(EXTRACTED TEXT)

# Possible prototype lens spotted in video



## Meatcurry (Jul 16, 2017)

I know it's a long shot but the guy from canon appears to be holding a 6d2 with a 100-400 mark 2, but what's with the lens hood?

https://youtu.be/-n9ujy0LFog

It's either a 24/28-300 prototype or he lost his hood and is using this one instead, but this guy works for canon uk, I mean surely he can find the right hood??


----------



## timmy_650 (Jul 17, 2017)

I think it is 100-400 markii with 70-200 lenses hood. Which makes sense bc the other lens look like a 70-200. If they were both the Canon rep lenses I could see some traveling with both of the lenses and just one lenses hood.


----------



## Meatcurry (Jul 17, 2017)

timmy_650 said:


> I think it is 100-400 markii with 70-200 lenses hood. Which makes sense bc the other lens look like a 70-200. If they were both the Canon rep lenses I could see some traveling with both of the lenses and just one lenses hood.



I dont think so, the 70-200 hood is much deeper, could be a 24-70 hood, but why fit it to the 100-400, surely it just wouldn't be as effective? And as for traveling, just turn it around, its designed that way.


----------



## Maximilian (Jul 17, 2017)

Hi Meatcurry! 

First of all if you had mentioned that you were referring to just the section from 1:00 to 1:15 minutes I could have avoided watching some really boring 5:49 minutes. But okay...

So if you now look at the lens barrel it definitely looks like a 100-400L MkII. But also the 28-300L looks similar to the old 100-400L, so why not reusing a barrel design, if the optical formula fits to it.

If you now compare the ET-83G of the 28-300L it could be possible that a redesign looks like the one in the video, compare here:
https://www.amazon.com/Canon-EW-83G-Lens-28-300mm-3-5-5-6/dp/B0007NIB6U/ref=sr_1_1?ie=UTF8&qid=1500282910&sr=8-1&keywords=Canon+ET-83G

But I would get high doubts in the Canon prototype test program if those guys were involved in it. 
But who knows. 

I would put my 2 cents on someone taking the wrong hood on a 100-400 II.


----------



## Meatcurry (Jul 17, 2017)

Maximilian said:


> Hi Meatcurry!

(End EXTRACTED TEXT)

TASKS AND EXERCISES →
1. Reproduce everything in the forum thread about the possible prototype lens from "So if you now" down to "involved in it.".
2. Translate this sentence from the forum thread about the possible prototype lens into Spanish: "So if you now look at the lens barrel it definitely looks like a 100-400L MkII."
3. Resume the forum thread about the possible prototype lens, carrying it on from its last line.

(PROVIDED RECORDS)

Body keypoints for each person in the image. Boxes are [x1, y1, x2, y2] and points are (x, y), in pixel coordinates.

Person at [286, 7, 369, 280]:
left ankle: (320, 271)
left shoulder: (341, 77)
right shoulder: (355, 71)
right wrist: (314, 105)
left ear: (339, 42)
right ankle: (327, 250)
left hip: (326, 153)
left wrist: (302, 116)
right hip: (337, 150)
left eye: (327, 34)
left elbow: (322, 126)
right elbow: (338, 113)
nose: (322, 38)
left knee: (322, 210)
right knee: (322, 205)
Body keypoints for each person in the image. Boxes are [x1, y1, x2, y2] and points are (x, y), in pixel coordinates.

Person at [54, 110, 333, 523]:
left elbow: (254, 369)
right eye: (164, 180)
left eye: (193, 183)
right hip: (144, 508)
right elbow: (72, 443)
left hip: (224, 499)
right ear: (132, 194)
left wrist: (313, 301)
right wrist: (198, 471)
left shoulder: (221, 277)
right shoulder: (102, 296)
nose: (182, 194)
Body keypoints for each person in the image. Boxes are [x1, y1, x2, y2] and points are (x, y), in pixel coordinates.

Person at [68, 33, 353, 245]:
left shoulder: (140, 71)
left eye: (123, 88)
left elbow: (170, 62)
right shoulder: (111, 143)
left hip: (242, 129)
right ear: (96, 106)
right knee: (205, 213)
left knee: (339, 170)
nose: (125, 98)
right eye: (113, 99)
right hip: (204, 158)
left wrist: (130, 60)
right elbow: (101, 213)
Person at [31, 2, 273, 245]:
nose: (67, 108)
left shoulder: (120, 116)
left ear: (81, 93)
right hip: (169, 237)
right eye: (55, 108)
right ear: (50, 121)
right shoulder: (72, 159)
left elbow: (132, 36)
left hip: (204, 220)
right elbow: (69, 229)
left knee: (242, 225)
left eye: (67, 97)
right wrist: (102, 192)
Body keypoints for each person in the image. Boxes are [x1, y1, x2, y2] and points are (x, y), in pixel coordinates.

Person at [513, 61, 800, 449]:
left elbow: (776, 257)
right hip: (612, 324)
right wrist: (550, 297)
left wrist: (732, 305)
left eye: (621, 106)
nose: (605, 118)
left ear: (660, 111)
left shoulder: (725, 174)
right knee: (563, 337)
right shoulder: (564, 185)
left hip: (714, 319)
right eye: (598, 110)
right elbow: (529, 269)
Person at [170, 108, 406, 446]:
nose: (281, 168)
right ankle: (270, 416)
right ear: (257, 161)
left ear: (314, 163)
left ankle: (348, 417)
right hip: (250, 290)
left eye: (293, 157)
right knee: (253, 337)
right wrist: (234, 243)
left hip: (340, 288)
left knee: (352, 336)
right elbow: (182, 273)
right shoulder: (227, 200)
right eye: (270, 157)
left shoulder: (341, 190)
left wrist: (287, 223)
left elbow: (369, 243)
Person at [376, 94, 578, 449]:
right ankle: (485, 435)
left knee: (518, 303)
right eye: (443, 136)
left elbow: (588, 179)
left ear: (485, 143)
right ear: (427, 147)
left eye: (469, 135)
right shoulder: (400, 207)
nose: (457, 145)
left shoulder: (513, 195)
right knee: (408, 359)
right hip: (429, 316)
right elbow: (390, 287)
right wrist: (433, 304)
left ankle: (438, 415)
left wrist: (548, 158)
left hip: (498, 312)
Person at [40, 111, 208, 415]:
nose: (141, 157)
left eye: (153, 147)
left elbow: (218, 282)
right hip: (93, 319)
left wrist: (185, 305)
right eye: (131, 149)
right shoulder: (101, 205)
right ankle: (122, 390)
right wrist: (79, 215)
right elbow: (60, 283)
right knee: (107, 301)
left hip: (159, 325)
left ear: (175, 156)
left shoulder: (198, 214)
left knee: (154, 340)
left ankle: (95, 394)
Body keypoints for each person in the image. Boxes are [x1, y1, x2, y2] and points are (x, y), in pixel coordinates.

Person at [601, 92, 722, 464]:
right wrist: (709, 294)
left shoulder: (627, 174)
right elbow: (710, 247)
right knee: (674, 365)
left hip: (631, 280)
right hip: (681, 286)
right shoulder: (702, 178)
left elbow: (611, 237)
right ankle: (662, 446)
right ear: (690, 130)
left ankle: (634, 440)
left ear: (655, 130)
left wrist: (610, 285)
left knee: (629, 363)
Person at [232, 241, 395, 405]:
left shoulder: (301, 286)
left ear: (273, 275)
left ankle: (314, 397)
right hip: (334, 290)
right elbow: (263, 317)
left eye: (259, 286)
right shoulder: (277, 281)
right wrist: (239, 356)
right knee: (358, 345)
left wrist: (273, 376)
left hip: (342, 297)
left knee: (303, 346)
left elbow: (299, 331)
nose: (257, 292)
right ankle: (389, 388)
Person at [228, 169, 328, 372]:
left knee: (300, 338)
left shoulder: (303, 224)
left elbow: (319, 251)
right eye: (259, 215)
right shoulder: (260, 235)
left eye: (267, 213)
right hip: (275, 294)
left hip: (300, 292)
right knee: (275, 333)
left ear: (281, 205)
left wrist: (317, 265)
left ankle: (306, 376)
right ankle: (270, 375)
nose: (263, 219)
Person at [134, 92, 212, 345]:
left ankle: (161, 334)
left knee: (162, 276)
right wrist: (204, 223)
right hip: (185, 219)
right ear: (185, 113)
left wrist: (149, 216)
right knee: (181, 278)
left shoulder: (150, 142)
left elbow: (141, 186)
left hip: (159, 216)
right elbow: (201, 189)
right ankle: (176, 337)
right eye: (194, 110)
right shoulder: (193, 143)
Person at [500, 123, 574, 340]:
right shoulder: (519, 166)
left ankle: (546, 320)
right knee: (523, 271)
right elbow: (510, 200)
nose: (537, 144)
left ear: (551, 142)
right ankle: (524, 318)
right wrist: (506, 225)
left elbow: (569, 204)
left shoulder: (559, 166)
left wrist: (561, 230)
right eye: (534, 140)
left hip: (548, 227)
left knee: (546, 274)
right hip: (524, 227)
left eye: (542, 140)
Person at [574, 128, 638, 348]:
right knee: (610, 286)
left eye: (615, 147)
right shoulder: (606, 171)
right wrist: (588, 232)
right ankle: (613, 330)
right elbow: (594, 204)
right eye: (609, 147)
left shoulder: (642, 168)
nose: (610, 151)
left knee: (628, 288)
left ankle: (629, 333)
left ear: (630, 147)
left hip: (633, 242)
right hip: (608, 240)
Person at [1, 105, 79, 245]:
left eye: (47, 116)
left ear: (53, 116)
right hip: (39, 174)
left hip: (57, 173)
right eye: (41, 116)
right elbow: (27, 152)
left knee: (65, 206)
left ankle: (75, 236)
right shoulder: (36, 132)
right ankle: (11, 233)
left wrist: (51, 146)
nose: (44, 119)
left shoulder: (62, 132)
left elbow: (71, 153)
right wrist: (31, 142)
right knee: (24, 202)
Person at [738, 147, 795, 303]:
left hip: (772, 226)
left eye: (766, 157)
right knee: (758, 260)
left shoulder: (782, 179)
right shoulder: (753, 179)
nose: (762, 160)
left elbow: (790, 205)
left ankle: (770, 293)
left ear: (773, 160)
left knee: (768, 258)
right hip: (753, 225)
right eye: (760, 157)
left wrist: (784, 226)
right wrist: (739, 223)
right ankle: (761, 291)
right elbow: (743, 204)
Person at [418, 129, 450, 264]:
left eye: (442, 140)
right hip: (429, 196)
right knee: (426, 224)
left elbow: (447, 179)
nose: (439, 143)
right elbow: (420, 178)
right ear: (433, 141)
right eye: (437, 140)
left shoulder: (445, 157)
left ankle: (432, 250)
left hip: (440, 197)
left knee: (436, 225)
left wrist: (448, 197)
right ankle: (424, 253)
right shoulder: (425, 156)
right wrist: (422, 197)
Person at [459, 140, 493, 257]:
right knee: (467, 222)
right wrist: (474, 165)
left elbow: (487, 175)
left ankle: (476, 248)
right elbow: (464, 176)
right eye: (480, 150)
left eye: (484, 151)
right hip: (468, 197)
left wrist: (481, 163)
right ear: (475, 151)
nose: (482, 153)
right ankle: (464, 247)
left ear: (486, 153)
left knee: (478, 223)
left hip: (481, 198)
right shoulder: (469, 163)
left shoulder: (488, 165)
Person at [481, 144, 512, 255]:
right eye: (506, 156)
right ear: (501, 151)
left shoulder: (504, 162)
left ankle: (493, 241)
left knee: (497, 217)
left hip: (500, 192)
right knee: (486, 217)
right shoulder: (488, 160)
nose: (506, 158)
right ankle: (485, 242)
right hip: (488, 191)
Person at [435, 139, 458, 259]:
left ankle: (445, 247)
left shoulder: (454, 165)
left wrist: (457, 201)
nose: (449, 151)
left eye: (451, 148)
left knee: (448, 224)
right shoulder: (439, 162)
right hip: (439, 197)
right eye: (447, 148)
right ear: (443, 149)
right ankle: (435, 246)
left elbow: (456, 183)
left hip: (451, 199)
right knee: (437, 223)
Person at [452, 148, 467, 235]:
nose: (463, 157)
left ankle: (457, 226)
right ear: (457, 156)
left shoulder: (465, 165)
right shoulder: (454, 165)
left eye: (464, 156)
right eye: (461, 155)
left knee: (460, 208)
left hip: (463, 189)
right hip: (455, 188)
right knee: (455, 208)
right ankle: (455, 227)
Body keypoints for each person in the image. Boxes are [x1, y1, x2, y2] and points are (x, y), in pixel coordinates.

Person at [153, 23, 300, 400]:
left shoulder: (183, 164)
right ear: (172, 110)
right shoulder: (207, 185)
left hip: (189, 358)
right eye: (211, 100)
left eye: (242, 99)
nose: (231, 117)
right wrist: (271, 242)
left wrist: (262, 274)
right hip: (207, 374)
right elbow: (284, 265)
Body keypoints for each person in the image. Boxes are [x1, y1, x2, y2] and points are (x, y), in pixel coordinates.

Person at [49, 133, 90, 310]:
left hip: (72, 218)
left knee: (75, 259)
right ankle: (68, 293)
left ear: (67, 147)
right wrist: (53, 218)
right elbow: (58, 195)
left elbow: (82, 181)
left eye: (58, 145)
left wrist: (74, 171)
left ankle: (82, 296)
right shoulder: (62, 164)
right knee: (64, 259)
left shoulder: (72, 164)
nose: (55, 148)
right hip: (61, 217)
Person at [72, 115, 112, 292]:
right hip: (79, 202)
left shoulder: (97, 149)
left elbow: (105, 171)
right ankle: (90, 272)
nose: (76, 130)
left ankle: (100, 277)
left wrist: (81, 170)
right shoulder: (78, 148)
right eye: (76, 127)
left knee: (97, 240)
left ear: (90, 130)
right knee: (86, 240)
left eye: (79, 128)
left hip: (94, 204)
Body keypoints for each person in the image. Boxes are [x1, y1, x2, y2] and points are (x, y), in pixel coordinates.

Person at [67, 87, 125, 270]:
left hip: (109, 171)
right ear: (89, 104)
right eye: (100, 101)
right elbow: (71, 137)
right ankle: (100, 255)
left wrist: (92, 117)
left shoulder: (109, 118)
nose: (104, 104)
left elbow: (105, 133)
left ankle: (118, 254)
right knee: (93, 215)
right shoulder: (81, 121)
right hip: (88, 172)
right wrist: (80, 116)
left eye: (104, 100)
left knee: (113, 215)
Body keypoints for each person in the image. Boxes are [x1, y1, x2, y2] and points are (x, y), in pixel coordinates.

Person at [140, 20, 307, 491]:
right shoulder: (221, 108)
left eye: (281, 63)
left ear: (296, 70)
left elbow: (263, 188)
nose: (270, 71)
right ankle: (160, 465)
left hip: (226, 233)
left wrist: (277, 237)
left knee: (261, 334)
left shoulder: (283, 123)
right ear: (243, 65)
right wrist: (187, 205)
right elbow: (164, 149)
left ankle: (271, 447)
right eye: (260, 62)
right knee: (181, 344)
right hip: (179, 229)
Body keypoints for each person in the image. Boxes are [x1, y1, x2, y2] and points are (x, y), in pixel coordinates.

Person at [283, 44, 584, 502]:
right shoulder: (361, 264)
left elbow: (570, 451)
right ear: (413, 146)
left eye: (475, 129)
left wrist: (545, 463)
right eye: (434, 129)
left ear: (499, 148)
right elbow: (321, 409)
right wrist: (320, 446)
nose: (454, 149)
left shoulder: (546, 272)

(End PROVIDED RECORDS)

ANSWERS TO THE EXERCISES →
1.
So if you now look at the lens barrel it definitely looks like a 100-400L MkII. But also the 28-300L looks similar to the old 100-400L, so why not reusing a barrel design, if the optical formula fits to it.

If you now compare the ET-83G of the 28-300L it could be possible that a redesign looks like the one in the video, compare here:
https://www.amazon.com/Canon-EW-83G-Lens-28-300mm-3-5-5-6/dp/B0007NIB6U/ref=sr_1_1?ie=UTF8&qid=1500282910&sr=8-1&keywords=Canon+ET-83G

But I would get high doubts in the Canon prototype test program if those guys were involved in it.

2. Así que, si ahora miras el tubo del objetivo, sin duda parece un 100-400L MkII.

3.
> 
> First of all if you had mentioned that you were referring to just the section from 1:00 to 1:15 minutes I could have avoided watching some really boring 5:49 minutes. But okay...
> 
> ...



Yes - sorry the lens only appears in the section you mentioned, however the guy holding the mystery lens is David Parry, who is a product specialist at Canon UK, so I think entirely feasible that he could be using an unreleased lens, particularly if it looks nearly identical to the 100-400. I just thought it was a bit odd using a wide angle hood on a telephoto lens! and as you mentioned the similarity of the first generation 100-400 and 28-300 design had me thinking.


----------



## Maximilian (Jul 17, 2017)

Meatcurry said:


> Maximilian said:
> 
> 
> > ... But I would get high doubts in the Canon prototype test program if those guys were involved in it.
> ...


Okay! Didn't get this, could be possible then. 
But as you could have read out of my previous words I was not impressed with his/their role/s in this video


----------



## neuroanatomist (Jul 17, 2017)

Meatcurry said:


> ...however the guy holding the mystery lens is David Parry, who is a product specialist at Canon UK, so I think entirely feasible that he could be using an unreleased lens...



But quite unlikely that he'd bring an unannounced prototype lens to a session he knew would be video recorded and published.


----------



## Meatcurry (Jul 17, 2017)

neuroanatomist said:


> Meatcurry said:
> 
> 
> > ...however the guy holding the mystery lens is David Parry, who is a product specialist at Canon UK, so I think entirely feasible that he could be using an unreleased lens...
> ...



Yes, unlikely but if the lens appears cosmetically similar to the 100-400, the risk of exposure may have been assessed as low. Its also possible that they are making pre-release promo material, which this was for the 6D2. Ok i'm clutching at straws here!!


----------



## LonelyBoy (Jul 17, 2017)

Why not just hit the "Enhance" button and read what's printed on the lens?


----------



## Khalai (Jul 17, 2017)

LonelyBoy said:


> Why not just hit the "Enhance" button and read what's printed on the lens?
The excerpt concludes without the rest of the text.